How many times a number appears in a numpy array

Question

I need to find a way to count how many times each number from 0 to 9 appears in a random matrix created using np.random.randint()

import numpy as np
p = int(input("Length of matrix: "))
m = np.random.randint(0,9,(p,p))
print(m)

For example if length of matrix = 4

• [[3 4 6 5] [3 4 4 3] [4 2 4 8] [6 8 2 7]]

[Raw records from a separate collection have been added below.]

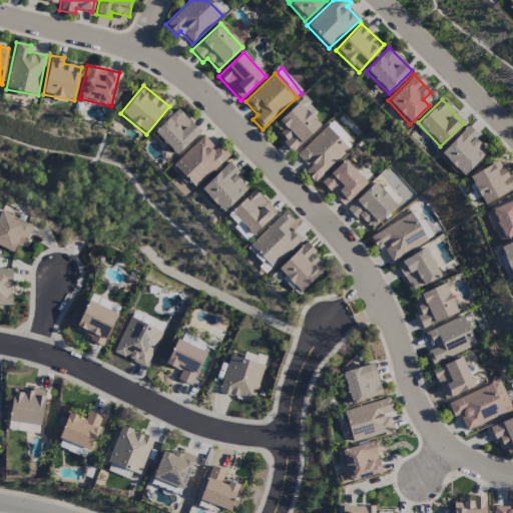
[(321,126),(299,102),(272,127),(294,151),(321,126)]
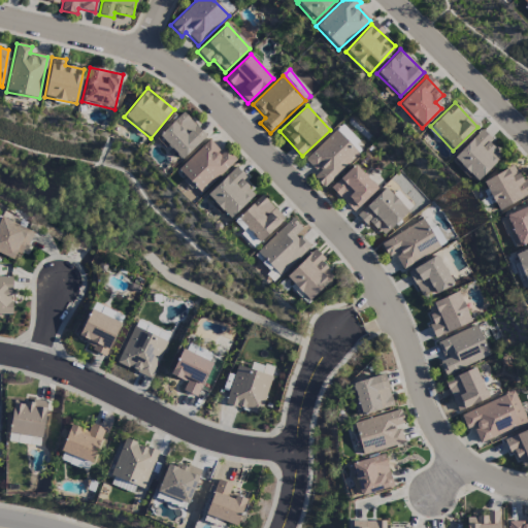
[(180,161),(205,137),(184,112),(158,136),(180,161)]
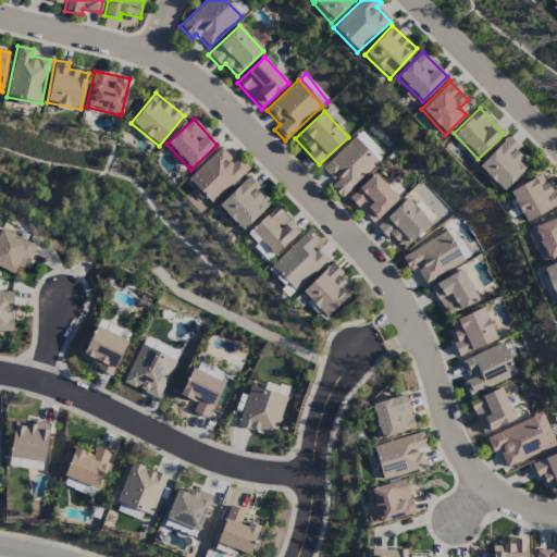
[(355,137),(378,162),(384,157),(360,132),(355,137)]
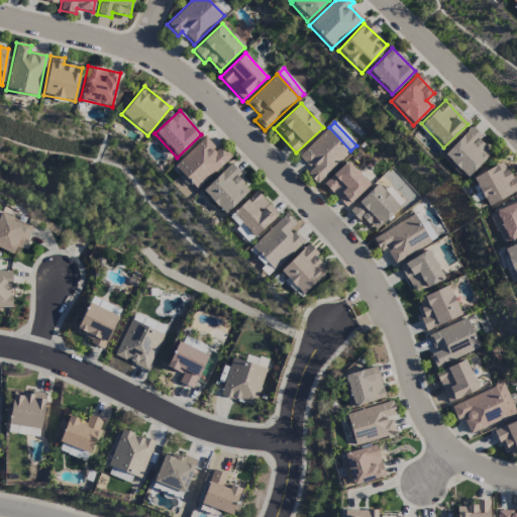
[(491,154),(478,140),(482,137),(472,127),(443,154),(466,178),(491,154)]
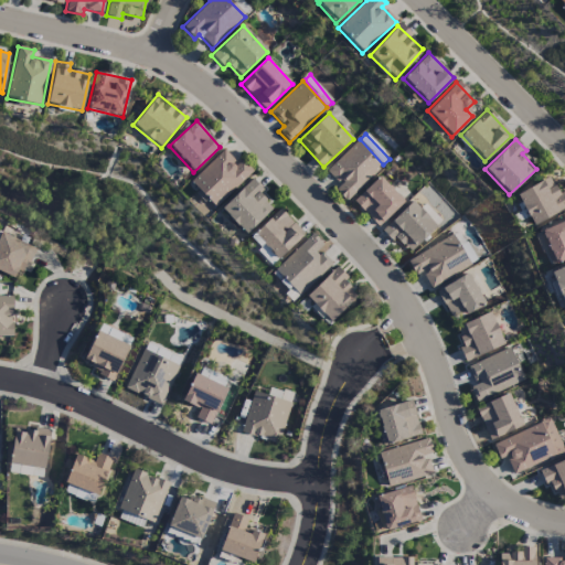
[(334,190),(345,201),(383,167),(359,140),(326,171),(339,185),(334,190)]
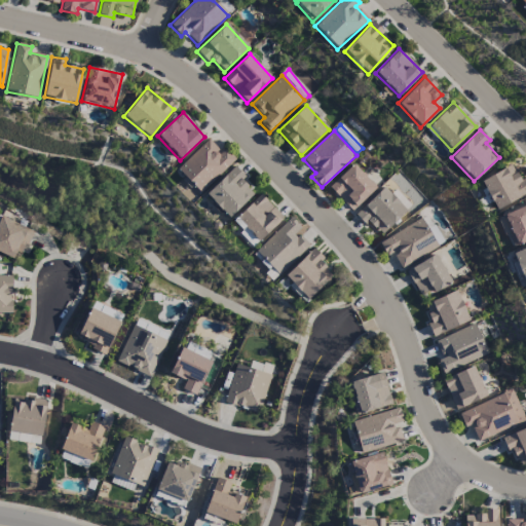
[(224,149),(220,153),(208,140),(177,168),(200,193),(234,159),(224,149)]
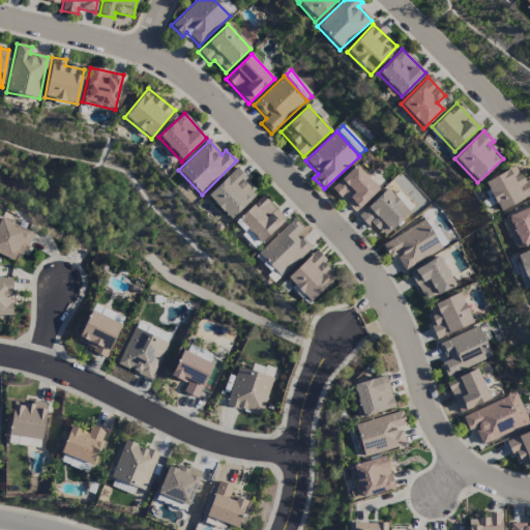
[(379,189),(356,165),(330,189),(354,213),(379,189)]
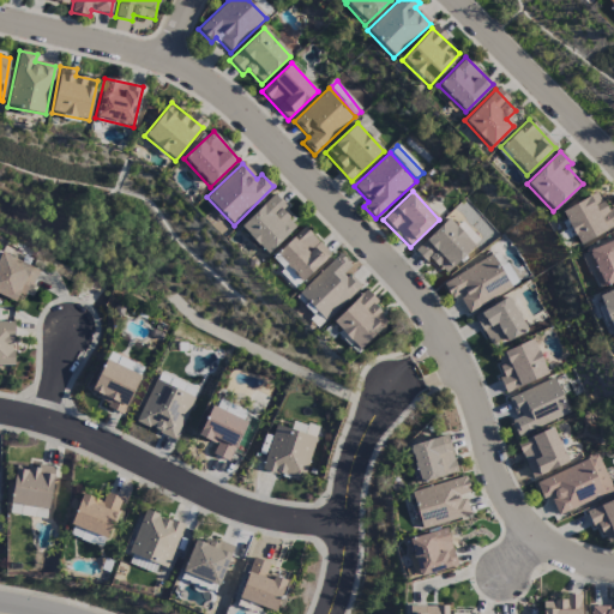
[(560,211),(577,245),(613,227),(613,221),(600,192),(560,211)]
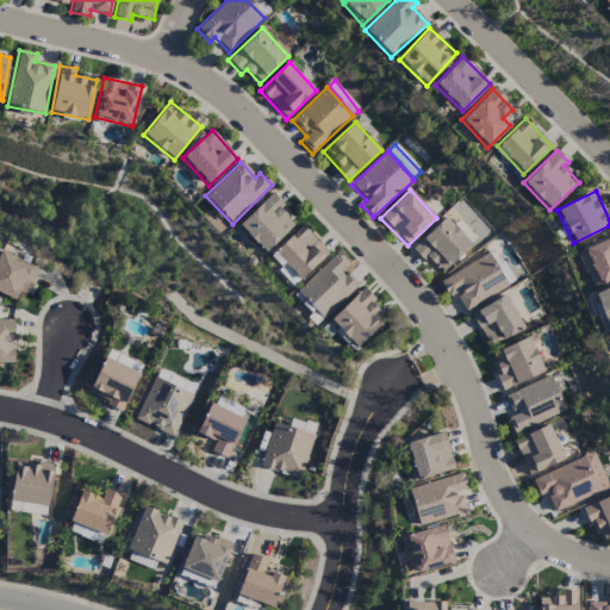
[(296,224),(269,195),(238,225),(265,253),(296,224)]
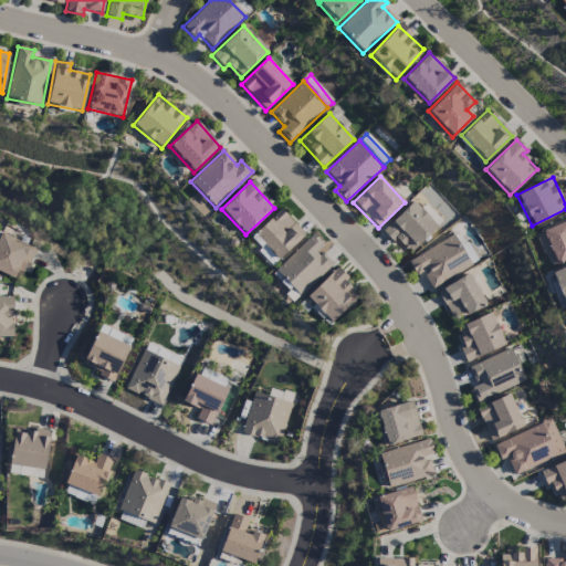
[(408,254),(437,228),(412,202),(384,229),(408,254)]
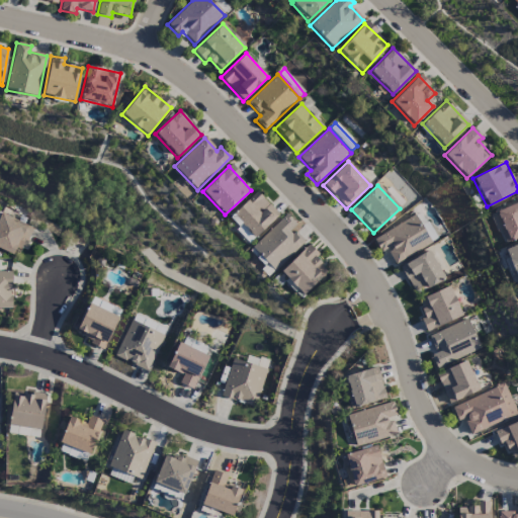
[(384,191),(400,207),(404,203),(390,187),(384,191)]
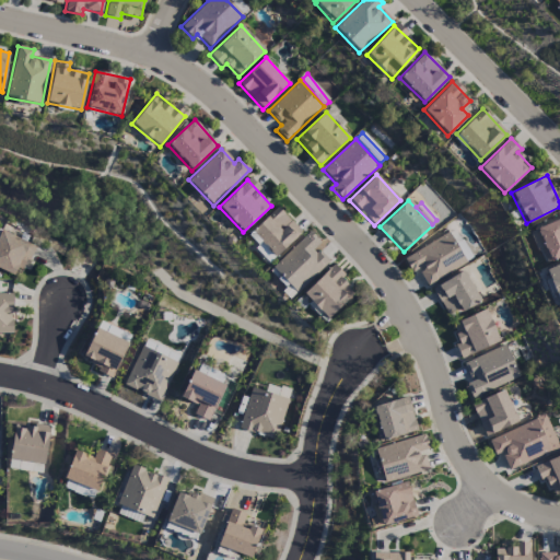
[(301,232),(277,207),(247,235),(257,245),(254,248),(268,263),(301,232)]
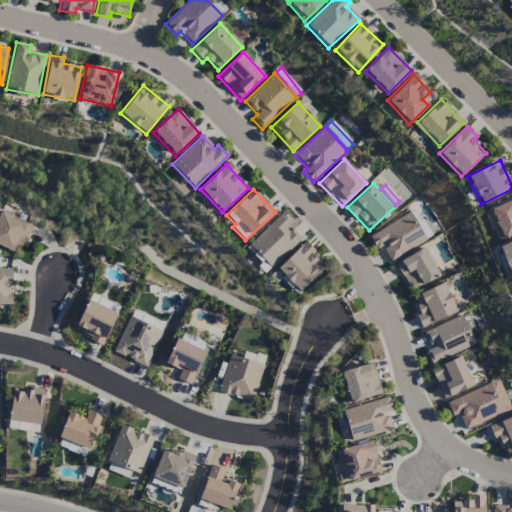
[(497,228),(489,211),(483,213),(492,231),(497,228)]
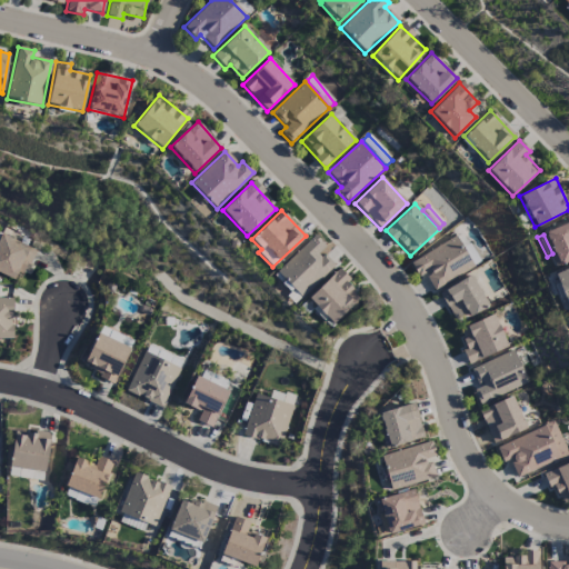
[(35,248),(0,236),(0,273),(15,279),(17,272),(25,275),(35,248)]
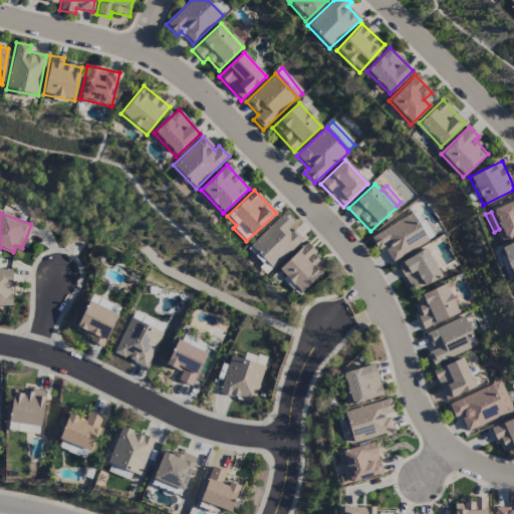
[(249,245),(272,269),(302,241),(290,228),(294,224),(283,213),(249,245)]
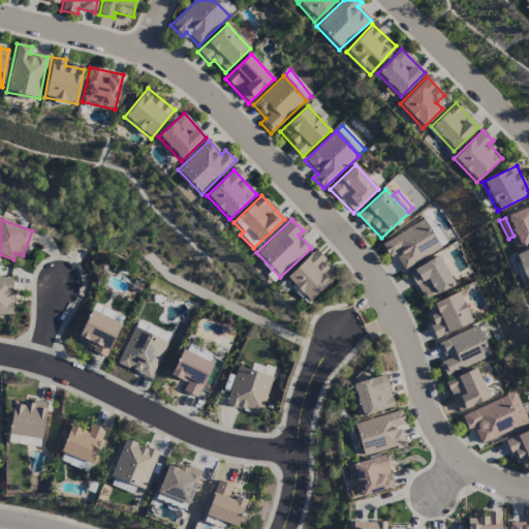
[(380,244),(389,259),(395,255),(403,271),(440,250),(424,220),(380,244)]
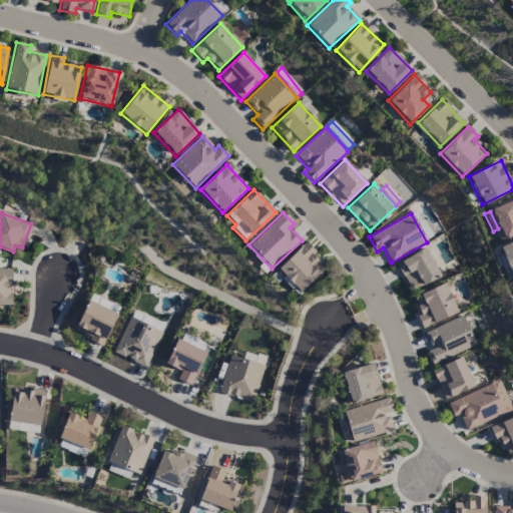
[(326,268),(304,243),(278,269),(299,293),(326,268)]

How many times does the number 4 appear? It should return 5.

Answer 1

You should be able to get this pretty simply:

list(m.flatten()).count(x)

Another option which is probably faster, is to use the numpy builtin count_nonzero() :

np.count_nonzero(m == x)

Hooray builtin functions.

Answer 2

You can use sum function:

In [52]: m = np.random.randint(0,9,(4,4))
In [53]: m
Out[53]: 
array([[8, 8, 2, 1],
       [2, 7, 1, 2],
       [8, 6, 8, 7],
       [5, 2, 5, 2]])

In [56]: np.sum(m == 8)
Out[56]: 4

m == 8 will return a boolean array contains True for each 8 then since python evaluates the True as 1 you can sum up the array items in order to get the number of intended items.

Answer 3

If you want to get the frequency from all matrix elements, here's a simple solution using numpy.ndarray.flatten and collections.Counter :

import numpy as np
import collections

p = int(input("Length of matrix: "))
m = np.random.randint(0, 9, (p, p))
print(m)
print(collections.Counter(m.flatten()))

For example, when p=3 you'd get something like this:

[[8 4 8]
 [5 1 1]
 [1 1 1]]
Counter({1: 5, 8: 2, 4: 1, 5: 1})

Answer 4

You can flatten the matrix and then use the list count() method:

from collections import Counter
import numpy as np
p = int(input("Length of matrix: "))
m = np.random.randint(0,9,(p,p))
print(m)
flat = [item for sublist in m for item in sublist]
flat.count(4)

Answer 5

I would try numpy unique function with argument return_counts=True (see: https://numpy.org/doc/stable/reference/generated/numpy.unique.html ).

import numpy as np
p = int(input("Length of matrix: "))
m = np.random.randint(0,9,(p,p))
# print(m)
un, nm = np.unique(m, return_counts = True)
# if number that you are looking for is 1 then:
print(nm[un==1])